Convert every line of the records below into a Markdown table with the columns Row and Line, numbering the rows and skipping blank lines.

> **AVAILABLE RECORDS**
+ + +

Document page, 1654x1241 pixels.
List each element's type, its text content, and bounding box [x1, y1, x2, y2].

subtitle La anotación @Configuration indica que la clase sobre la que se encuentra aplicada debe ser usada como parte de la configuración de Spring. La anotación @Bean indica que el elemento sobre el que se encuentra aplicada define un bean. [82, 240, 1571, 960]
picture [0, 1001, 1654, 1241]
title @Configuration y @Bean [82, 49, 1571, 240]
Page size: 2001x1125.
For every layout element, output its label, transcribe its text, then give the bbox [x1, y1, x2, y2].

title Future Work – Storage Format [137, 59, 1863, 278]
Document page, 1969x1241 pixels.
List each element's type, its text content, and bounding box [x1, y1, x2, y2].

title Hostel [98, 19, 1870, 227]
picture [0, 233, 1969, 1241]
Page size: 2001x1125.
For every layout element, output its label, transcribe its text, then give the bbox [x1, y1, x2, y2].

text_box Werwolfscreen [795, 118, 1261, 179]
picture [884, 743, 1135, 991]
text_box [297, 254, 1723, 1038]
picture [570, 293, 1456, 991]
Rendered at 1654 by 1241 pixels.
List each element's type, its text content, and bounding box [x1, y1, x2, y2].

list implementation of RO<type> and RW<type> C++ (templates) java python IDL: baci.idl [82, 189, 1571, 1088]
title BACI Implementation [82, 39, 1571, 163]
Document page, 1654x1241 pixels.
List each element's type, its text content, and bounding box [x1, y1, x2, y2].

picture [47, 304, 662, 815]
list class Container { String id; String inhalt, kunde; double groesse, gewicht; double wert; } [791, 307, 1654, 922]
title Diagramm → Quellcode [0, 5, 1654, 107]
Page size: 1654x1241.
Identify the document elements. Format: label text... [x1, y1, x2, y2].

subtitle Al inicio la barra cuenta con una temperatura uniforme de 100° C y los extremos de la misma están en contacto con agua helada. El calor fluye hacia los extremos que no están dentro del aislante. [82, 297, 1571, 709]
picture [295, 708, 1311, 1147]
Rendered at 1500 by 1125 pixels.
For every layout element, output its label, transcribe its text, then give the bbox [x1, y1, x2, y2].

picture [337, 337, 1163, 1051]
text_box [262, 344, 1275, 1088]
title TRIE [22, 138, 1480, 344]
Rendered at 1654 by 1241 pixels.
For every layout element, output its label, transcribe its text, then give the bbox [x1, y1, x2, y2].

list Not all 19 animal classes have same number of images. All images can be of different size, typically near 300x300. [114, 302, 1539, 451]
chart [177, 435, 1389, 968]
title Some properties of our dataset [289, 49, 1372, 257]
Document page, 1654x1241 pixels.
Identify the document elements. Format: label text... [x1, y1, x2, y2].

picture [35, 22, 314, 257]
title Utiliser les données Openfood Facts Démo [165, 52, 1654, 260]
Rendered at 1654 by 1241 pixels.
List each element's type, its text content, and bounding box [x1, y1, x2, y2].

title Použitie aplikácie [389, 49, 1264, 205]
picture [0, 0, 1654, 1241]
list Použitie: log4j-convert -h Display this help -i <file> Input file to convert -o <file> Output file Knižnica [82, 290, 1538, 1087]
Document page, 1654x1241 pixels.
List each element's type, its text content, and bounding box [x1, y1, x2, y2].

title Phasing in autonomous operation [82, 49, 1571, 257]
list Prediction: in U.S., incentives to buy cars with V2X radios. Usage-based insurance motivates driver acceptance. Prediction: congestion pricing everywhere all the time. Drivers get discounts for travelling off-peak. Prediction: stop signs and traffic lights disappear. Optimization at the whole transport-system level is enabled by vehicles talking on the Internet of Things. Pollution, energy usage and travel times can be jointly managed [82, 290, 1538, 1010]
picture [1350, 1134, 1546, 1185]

+ + +

> **TASK SOLUTION**
| Row | Line |
|---|---|
| 1 | Document page, 1654x1241 pixels. |
| 2 | List each element's type, its text content, and bounding box [x1, y1, x2, y2]. |
| 3 | subtitle La anotación @Configuration indica que la clase sobre la que se encuentra aplicada debe ser usada como parte de la configuración de Spring. La anotación @Bean indica que el elemento sobre el que se encuentra aplicada define un bean. [82, 240, 1571, 960] |
| 4 | picture [0, 1001, 1654, 1241] |
| 5 | title @Configuration y @Bean [82, 49, 1571, 240] |
| 6 | Page size: 2001x1125. |
| 7 | For every layout element, output its label, transcribe its text, then give the bbox [x1, y1, x2, y2]. |
| 8 | title Future Work – Storage Format [137, 59, 1863, 278] |
| 9 | Document page, 1969x1241 pixels. |
| 10 | List each element's type, its text content, and bounding box [x1, y1, x2, y2]. |
| 11 | title Hostel [98, 19, 1870, 227] |
| 12 | picture [0, 233, 1969, 1241] |
| 13 | Page size: 2001x1125. |
| 14 | For every layout element, output its label, transcribe its text, then give the bbox [x1, y1, x2, y2]. |
| 15 | text_box Werwolfscreen [795, 118, 1261, 179] |
| 16 | picture [884, 743, 1135, 991] |
| 17 | text_box [297, 254, 1723, 1038] |
| 18 | picture [570, 293, 1456, 991] |
| 19 | Rendered at 1654 by 1241 pixels. |
| 20 | List each element's type, its text content, and bounding box [x1, y1, x2, y2]. |
| 21 | list implementation of RO<type> and RW<type> C++ (templates) java python IDL: baci.idl [82, 189, 1571, 1088] |
| 22 | title BACI Implementation [82, 39, 1571, 163] |
| 23 | Document page, 1654x1241 pixels. |
| 24 | List each element's type, its text content, and bounding box [x1, y1, x2, y2]. |
| 25 | picture [47, 304, 662, 815] |
| 26 | list class Container { String id; String inhalt, kunde; double groesse, gewicht; double wert; } [791, 307, 1654, 922] |
| 27 | title Diagramm → Quellcode [0, 5, 1654, 107] |
| 28 | Page size: 1654x1241. |
| 29 | Identify the document elements. Format: label text... [x1, y1, x2, y2]. |
| 30 | subtitle Al inicio la barra cuenta con una temperatura uniforme de 100° C y los extremos de la misma están en contacto con agua helada. El calor fluye hacia los extremos que no están dentro del aislante. [82, 297, 1571, 709] |
| 31 | picture [295, 708, 1311, 1147] |
| 32 | Rendered at 1500 by 1125 pixels. |
| 33 | For every layout element, output its label, transcribe its text, then give the bbox [x1, y1, x2, y2]. |
| 34 | picture [337, 337, 1163, 1051] |
| 35 | text_box [262, 344, 1275, 1088] |
| 36 | title TRIE [22, 138, 1480, 344] |
| 37 | Rendered at 1654 by 1241 pixels. |
| 38 | For every layout element, output its label, transcribe its text, then give the bbox [x1, y1, x2, y2]. |
| 39 | list Not all 19 animal classes have same number of images. All images can be of different size, typically near 300x300. [114, 302, 1539, 451] |
| 40 | chart [177, 435, 1389, 968] |
| 41 | title Some properties of our dataset [289, 49, 1372, 257] |
| 42 | Document page, 1654x1241 pixels. |
| 43 | Identify the document elements. Format: label text... [x1, y1, x2, y2]. |
| 44 | picture [35, 22, 314, 257] |
| 45 | title Utiliser les données Openfood Facts Démo [165, 52, 1654, 260] |
| 46 | Rendered at 1654 by 1241 pixels. |
| 47 | List each element's type, its text content, and bounding box [x1, y1, x2, y2]. |
| 48 | title Použitie aplikácie [389, 49, 1264, 205] |
| 49 | picture [0, 0, 1654, 1241] |
| 50 | list Použitie: log4j-convert -h Display this help -i <file> Input file to convert -o <file> Output file Knižnica [82, 290, 1538, 1087] |
| 51 | Document page, 1654x1241 pixels. |
| 52 | List each element's type, its text content, and bounding box [x1, y1, x2, y2]. |
| 53 | title Phasing in autonomous operation [82, 49, 1571, 257] |
| 54 | list Prediction: in U.S., incentives to buy cars with V2X radios. Usage-based insurance motivates driver acceptance. Prediction: congestion pricing everywhere all the time. Drivers get discounts for travelling off-peak. Prediction: stop signs and traffic lights disappear. Optimization at the whole transport-system level is enabled by vehicles talking on the Internet of Things. Pollution, energy usage and travel times can be jointly managed [82, 290, 1538, 1010] |
| 55 | picture [1350, 1134, 1546, 1185] |